I wanted to sell it to prove something to myself, but the idea that I might actually make some money was rattling round in the back of my head, so I did some research before I decided where to submit Persuading Jo. The only figure I found at the time (goodness knows where it was now—though I’ve now found others since that give some guesstimates) was that 100 copies the first year was a good earnout(if I've used the term correctly) figure.

Kind of sucks when you calculate $3.99x100x35% = $140.00. All that work for 140bucks? Damn.

With a top ePublisher—I’m going to go out on a limb here: EC, Samhain, LI, Changeling, LSB (going by gut feeling with this one, not stats)—100copies should be bypassed if not in the first day, at least the first week, and definitely the first month. I would make another assumption and say sales volumes in the first month could be as high as 1000 (possibly more at the ‘big daddy publisher’ EC), as low as 50 (an off trend genre), with a median range of from 150-400. Very vague there aren’t I?

The only figures I can guarantee are my own. And I can tell you that they fit into my very vague assumption :) – I’ve a story at either end of the spectrum. "

I based any personal 'guesstimates' on our own (AOER) in-group sales survey - it's limited data, but data none the less :)

veinglory said...

Great minds think alike? ;)

I am this close [insert vague gesture] to just posting my gross earnings each month but I am not sure if any of my publishers would have a legit issue with being that specific.

FWIW our figures correspond pretty closely assuming you are thinking mainly of the top 10 or so in the genre.

Anne D said...

I was going to post my rounded figures yesterday, but though I double checked my contracts I didn't see a non disclosure clause that related to this. But since I skimmed it I decided not to, just incase (I'm just a tad paranoid about being sued (it's a foriegner in the USA thing))

veinglory said...

Ditto... wow, talk about syncronicity

Anonymous said...

I think this is fascinating and wish I really had figures I could send you.

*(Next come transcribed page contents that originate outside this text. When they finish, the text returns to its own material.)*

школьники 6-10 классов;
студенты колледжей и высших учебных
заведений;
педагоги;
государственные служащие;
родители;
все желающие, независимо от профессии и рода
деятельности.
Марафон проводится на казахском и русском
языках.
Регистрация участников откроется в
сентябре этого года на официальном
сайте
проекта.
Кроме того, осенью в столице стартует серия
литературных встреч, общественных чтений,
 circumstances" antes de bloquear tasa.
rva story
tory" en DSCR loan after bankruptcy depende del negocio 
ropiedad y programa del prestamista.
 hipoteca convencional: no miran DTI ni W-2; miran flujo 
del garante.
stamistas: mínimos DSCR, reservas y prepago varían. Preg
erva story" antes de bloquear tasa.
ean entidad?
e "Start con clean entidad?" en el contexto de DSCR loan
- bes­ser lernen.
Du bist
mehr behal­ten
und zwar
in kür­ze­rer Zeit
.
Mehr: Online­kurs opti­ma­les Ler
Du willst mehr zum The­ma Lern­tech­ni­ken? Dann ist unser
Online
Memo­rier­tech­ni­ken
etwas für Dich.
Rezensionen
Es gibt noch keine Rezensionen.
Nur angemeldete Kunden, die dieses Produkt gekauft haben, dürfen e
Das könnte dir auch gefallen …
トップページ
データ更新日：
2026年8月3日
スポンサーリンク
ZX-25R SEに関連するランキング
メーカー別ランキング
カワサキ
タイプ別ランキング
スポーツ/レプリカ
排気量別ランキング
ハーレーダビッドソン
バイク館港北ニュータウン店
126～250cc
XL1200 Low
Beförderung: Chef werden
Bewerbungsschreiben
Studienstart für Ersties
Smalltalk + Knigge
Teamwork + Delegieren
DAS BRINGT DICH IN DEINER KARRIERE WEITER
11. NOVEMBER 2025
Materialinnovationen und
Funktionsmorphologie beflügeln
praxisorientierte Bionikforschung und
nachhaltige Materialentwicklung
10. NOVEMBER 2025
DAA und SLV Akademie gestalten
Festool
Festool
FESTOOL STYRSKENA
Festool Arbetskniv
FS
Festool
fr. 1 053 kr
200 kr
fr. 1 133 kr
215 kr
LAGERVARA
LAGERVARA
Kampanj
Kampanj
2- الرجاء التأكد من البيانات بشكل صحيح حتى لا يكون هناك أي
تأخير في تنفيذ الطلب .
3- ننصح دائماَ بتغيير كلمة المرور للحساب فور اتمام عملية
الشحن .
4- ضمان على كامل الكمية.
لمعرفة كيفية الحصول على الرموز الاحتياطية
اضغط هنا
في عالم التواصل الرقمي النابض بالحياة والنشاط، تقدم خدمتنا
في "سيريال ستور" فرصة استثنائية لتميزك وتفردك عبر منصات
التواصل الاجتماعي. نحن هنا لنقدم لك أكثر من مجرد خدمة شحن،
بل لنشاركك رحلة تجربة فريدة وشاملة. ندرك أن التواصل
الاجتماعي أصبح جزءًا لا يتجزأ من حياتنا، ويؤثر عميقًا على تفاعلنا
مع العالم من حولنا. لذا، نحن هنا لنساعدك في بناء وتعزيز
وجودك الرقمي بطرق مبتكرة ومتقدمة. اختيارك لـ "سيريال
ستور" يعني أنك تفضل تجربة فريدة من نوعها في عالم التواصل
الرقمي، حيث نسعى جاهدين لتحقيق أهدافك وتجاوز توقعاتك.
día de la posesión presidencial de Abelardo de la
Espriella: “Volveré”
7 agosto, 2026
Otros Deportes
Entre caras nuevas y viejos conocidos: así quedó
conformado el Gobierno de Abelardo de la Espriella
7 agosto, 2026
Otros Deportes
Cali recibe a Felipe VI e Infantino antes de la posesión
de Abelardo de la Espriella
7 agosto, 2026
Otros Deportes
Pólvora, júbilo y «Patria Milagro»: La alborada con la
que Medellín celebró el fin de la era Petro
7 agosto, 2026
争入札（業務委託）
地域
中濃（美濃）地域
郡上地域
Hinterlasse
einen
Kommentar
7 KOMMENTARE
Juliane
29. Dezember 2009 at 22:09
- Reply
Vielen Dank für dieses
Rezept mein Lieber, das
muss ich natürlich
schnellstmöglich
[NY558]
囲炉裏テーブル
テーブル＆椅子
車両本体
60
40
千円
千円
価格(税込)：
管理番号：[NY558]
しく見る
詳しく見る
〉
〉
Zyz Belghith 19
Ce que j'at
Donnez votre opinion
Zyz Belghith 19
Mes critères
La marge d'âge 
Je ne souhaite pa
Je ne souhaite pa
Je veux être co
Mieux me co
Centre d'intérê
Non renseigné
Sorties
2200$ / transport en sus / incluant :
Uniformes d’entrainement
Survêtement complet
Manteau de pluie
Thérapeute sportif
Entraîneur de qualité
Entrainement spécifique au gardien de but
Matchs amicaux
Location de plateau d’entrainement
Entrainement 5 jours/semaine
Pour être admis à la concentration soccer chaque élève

I have rereleases, and my first EC book was one of those, and also a book I gave away for a while. My Samhain figures have varied wildly from book to book. But I'm not far enough along in any title to send even a year's worth of data. I will say that I think something is kinda wonky there with the "tops" you list, but I think your approximations/generalizations about numbers and timeframes reflects my experience. Really intersting.

Henri de Montmorency said...
This comment has been removed by a blog administrator.
Kis Lee said...

i think the top 5 you mentioned are solid because they are mentioned a lot in blogs and yahoo groups. I think e-readers tend to be loyal to a core group of e-publishers, so the same ones get mentioned over and over.